▶ Problem to work on: When you restate the entries that follow, keep every word exactly and drop the pictures.

▶ Record excerpts:
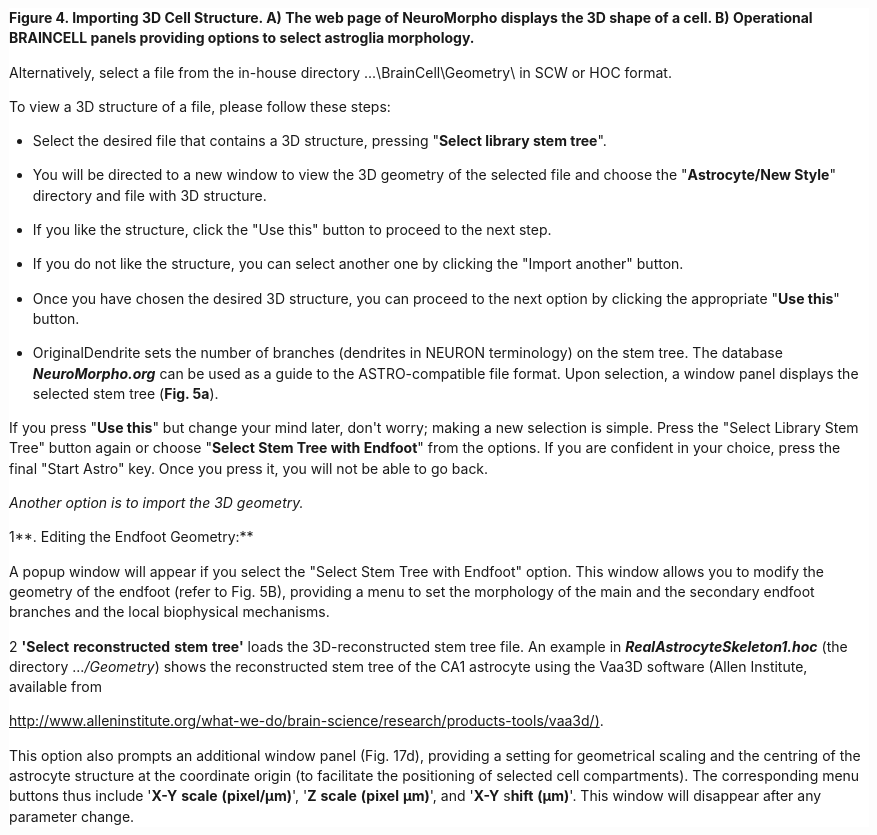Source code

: **Figure 4. Importing 3D Cell Structure. A) The web page of NeuroMorpho
displays the 3D shape of a cell. B) Operational BRAINCELL panels
providing options to select astroglia morphology.**

Alternatively, select a file from the in-house directory
...\\BrainCell\\Geometry\\ in SCW or HOC format.

To view a 3D structure of a file, please follow these steps:

-   Select the desired file that contains a 3D structure, pressing
    "**Select library stem tree**".

-   You will be directed to a new window to view the 3D geometry of the
    selected file and choose the "**Astrocyte/New Style**" directory and
    file with 3D structure.

-   If you like the structure, click the \"Use this\" button to proceed
    to the next step.

-   If you do not like the structure, you can select another one by
    clicking the \"Import another\" button.

-   Once you have chosen the desired 3D structure, you can proceed to
    the next option by clicking the appropriate "**Use this**" button.

-   OriginalDendrite sets the number of branches (dendrites in NEURON
    terminology) on the stem tree. The database ***NeuroMorpho.org***
    can be used as a guide to the ASTRO-compatible file format. Upon
    selection, a window panel displays the selected stem tree (**Fig.
    5a**).

If you press \"**Use this**\" but change your mind later, don\'t worry;
making a new selection is simple. Press the \"Select Library Stem Tree\"
button again or choose \"**Select Stem Tree with Endfoot**\" from the
options. If you are confident in your choice, press the final \"Start
Astro\" key. Once you press it, you will not be able to go back.

*Another option is to import the 3D geometry.*

1**. Editing the Endfoot Geometry:**

A popup window will appear if you select the \"Select Stem Tree with
Endfoot\" option. This window allows you to modify the geometry of the
endfoot (refer to Fig. 5B), providing a menu to set the morphology of
the main and the secondary endfoot branches and the local biophysical
mechanisms.

2 **\'Select** **reconstructed** **stem** **tree'** loads the
3D-reconstructed stem tree file. An example in
***RealAstrocyteSkeleton1.hoc*** (the directory ...*/Geometry*) shows
the reconstructed stem tree of the CA1 astrocyte using the Vaa3D
software (Allen Institute, available from

<http://www.alleninstitute.org/what-we-do/brain-science/research/products-tools/vaa3d/)>.

This option also prompts an additional window panel (Fig. 17d),
providing a setting for geometrical scaling and the centring of the
astrocyte structure at the coordinate origin (to facilitate the
positioning of selected cell compartments). The corresponding menu
buttons thus include \'**X-Y** **scale** **(pixel/μm)**\', \'**Z**
**scale** **(pixel** **μm)**\', and \'**X-Y** s**hift** **(μm)**\'. This
window will disappear after any parameter change.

▶ Solution for this problem:
Source code

: **Figure 4. Importing 3D Cell Structure. A) The web page of NeuroMorpho
displays the 3D shape of a cell. B) Operational BRAINCELL panels
providing options to select astroglia morphology.**

Alternatively, select a file from the in-house directory
...\\BrainCell\\Geometry\\ in SCW or HOC format.

To view a 3D structure of a file, please follow these steps:

-   Select the desired file that contains a 3D structure, pressing
    "**Select library stem tree**".

-   You will be directed to a new window to view the 3D geometry of the
    selected file and choose the "**Astrocyte/New Style**" directory and
    file with 3D structure.

-   If you like the structure, click the \"Use this\" button to proceed
    to the next step.

-   If you do not like the structure, you can select another one by
    clicking the \"Import another\" button.

-   Once you have chosen the desired 3D structure, you can proceed to
    the next option by clicking the appropriate "**Use this**" button.

-   OriginalDendrite sets the number of branches (dendrites in NEURON
    terminology) on the stem tree. The database ***NeuroMorpho.org***
    can be used as a guide to the ASTRO-compatible file format. Upon
    selection, a window panel displays the selected stem tree (**Fig.
    5a**).

If you press \"**Use this**\" but change your mind later, don\'t worry;
making a new selection is simple. Press the \"Select Library Stem Tree\"
button again or choose \"**Select Stem Tree with Endfoot**\" from the
options. If you are confident in your choice, press the final \"Start
Astro\" key. Once you press it, you will not be able to go back.

*Another option is to import the 3D geometry.*

1**. Editing the Endfoot Geometry:**

A popup window will appear if you select the \"Select Stem Tree with
Endfoot\" option. This window allows you to modify the geometry of the
endfoot (refer to Fig. 5B), providing a menu to set the morphology of
the main and the secondary endfoot branches and the local biophysical
mechanisms.

2 **\'Select** **reconstructed** **stem** **tree'** loads the
3D-reconstructed stem tree file. An example in
***RealAstrocyteSkeleton1.hoc*** (the directory ...*/Geometry*) shows
the reconstructed stem tree of the CA1 astrocyte using the Vaa3D
software (Allen Institute, available from

<http://www.alleninstitute.org/what-we-do/brain-science/research/products-tools/vaa3d/)>.

This option also prompts an additional window panel (Fig. 17d),
providing a setting for geometrical scaling and the centring of the
astrocyte structure at the coordinate origin (to facilitate the
positioning of selected cell compartments). The corresponding menu
buttons thus include \'**X-Y** **scale** **(pixel/μm)**\', \'**Z**
**scale** **(pixel** **μm)**\', and \'**X-Y** s**hift** **(μm)**\'. This
window will disappear after any parameter change.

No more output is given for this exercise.